As the European Union prepares an official farewell to unity chancellor Helmut Kohl, who died last Friday aged 87, the final act played out in a long-running family tragedy.
When Walter Kohl arrived at his late father's home in the southwestern city of Ludwigshafen, he said it had been six years since he last spoke to his father – and that he had learned of his death on the radio.
Only after minutes of negotiation at Dr Kohl’s Ludwigshafen home – with the police guard and the ex-chancellor’s widow, Maike, inside – was he allowed to see his father’s body in the livingroom.
“You see an extremely sad person before you,” he told journalists afterwards. “My father cut off contact to the entire family: to me, to his grandchildren, for whom it was very painful. I’m just so sad it all happened this way.”
After years of strained relations the final break came when Walter Kohl wrote a book in 2011 claiming the Christian Democratic Union (CDU), which Helmut Kohl headed for 25 years, was his father’s real family.
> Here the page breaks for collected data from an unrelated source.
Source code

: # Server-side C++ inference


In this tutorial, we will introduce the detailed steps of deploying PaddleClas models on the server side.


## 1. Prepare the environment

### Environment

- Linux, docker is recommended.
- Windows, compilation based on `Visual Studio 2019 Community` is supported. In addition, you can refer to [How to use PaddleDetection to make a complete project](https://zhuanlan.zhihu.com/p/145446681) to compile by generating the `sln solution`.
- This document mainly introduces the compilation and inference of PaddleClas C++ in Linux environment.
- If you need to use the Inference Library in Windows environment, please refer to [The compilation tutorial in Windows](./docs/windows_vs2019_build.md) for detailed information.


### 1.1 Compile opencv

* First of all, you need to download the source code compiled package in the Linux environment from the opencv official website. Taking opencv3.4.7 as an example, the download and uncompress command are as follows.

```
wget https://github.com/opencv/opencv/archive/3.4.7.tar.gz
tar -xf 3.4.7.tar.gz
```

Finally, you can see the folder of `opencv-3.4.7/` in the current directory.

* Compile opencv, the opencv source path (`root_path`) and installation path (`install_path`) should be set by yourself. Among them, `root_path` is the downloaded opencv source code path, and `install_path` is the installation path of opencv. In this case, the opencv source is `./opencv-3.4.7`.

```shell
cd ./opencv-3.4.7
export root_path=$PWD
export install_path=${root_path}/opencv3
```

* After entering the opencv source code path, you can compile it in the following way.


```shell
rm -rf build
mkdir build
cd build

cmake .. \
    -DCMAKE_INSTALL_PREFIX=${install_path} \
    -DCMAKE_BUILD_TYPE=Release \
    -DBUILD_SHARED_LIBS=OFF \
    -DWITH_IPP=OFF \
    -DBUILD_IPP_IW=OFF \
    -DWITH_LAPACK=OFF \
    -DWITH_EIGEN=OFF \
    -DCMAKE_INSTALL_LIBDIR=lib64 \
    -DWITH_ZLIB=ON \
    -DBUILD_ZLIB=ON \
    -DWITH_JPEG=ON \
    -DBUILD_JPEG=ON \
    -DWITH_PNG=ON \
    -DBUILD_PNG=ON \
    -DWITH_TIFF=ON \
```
The chancellor staged a happy home life only for political gain, said his son, and ignored his children and his wife Hannelore, even after she was diagnosed with a rare daylight allergy in later years. When she took her life in 2001, after 41 years of marriage, it was Dr Kohl’s secretary who informed the Kohl sons, Walter and Peter, two years younger.
After their father suffered a fall in 2008 that impaired his health and speech, his sons learned by telegram that he had married Maike Kohl-Richter, a former chancellery employee 34 years his junior.
They accuse their stepmother of shutting them out in his last years of poor health – a claim she denies. In his few remaining public appearances, Dr Kohl said of his second wife, who nursed him through his ill health: “Without her I wouldn’t be here.”
European Commission president Jean-Claude Juncker announced plans for a formal EU farewell in Strasbourg – the first such event in EU history – to honour Dr Kohl’s contribution to unity in Germany and Europe.
"He left his mark on the history of this continent by bringing people from east and west together in unity," said Mr Juncker to the Bild am Sonntag newspaper.
One-time protege
On Sunday Chancellor Angela Merkel, the ex-chancellor's one-time protege, opened a book of condolence in the Berlin chancellery commissioned by her predecessor before the federal government's move back from Bonn in 1999.
Thousands of ordinary Germans expressed their condolences to the Kohl family, and respect for the man whose political decisions in 1989/1990 changed their lives forever.
Thorsten Zschorlich, a Hanover police officer, wrote in the condolence book that he spent the evening of November 9th, 1989, in a "blue cloud" of exhaust fumes from East German Trabants, streaming over the border into West Germany. "I had no idea it would be the most wonderful and exciting day of my life," he wrote. "For that, and all the rest, I thank you very much."
Melanie Stütz was a 10-year-old East German girl who camped with her family in the West German embassy in Prague in 1989 until the Kohl government reached agreement to bring them allowed them travel west. “Kohl evened out the path to a life in freedom,” she said, “in a united Germany and Europe in which, in future, one can hopefully also travel without borders.”
Carola Krug, born in 1982, the year Dr Kohl became chancellor, wrote: "In times like these, he is sorely missed."